- What to produce
From the items below, extract every line that contains the string "информация". Case counts.

(Source records)
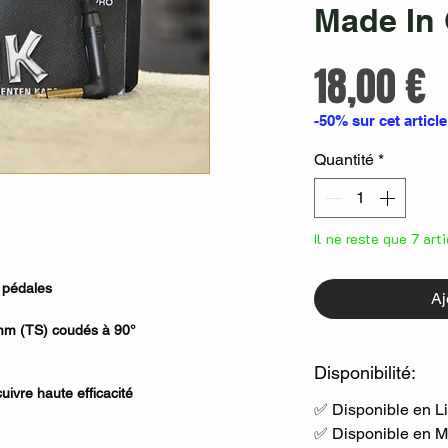
Made In
P
18,00 €
-50% sur cet article
Quantité
*
Il ne reste que 7 art
e pédales
Aj
mm (TS) coudés à 90°
Disponibilité:
uivre haute efficacité
✅ Disponible en L
✅ Disponible en 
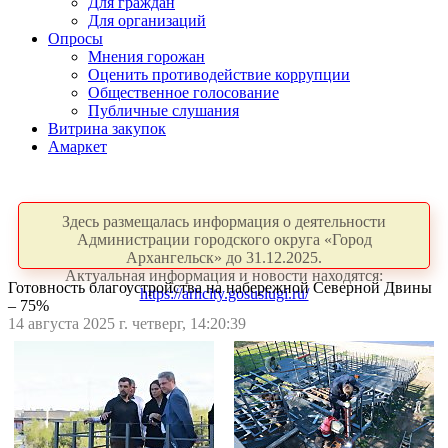
Для граждан
Для организаций
Опросы
Мнения горожан
Оценить противодействие коррупции
Общественное голосование
Публичные слушания
Витрина закупок
Амаркет
Здесь размещалась информация о деятельности
Администрации городского округа «Город
Архангельск» до 31.12.2025.
Актуальная информация и новости находятся:
Готовность благоустройства на набережной Северной Двины
https://arhcity.gosuslugi.ru/
– 75%
14 августа 2025 г. четверг, 14:20:39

- Reply to the exercise
Здесь размещалась информация о деятельности
Актуальная информация и новости находятся:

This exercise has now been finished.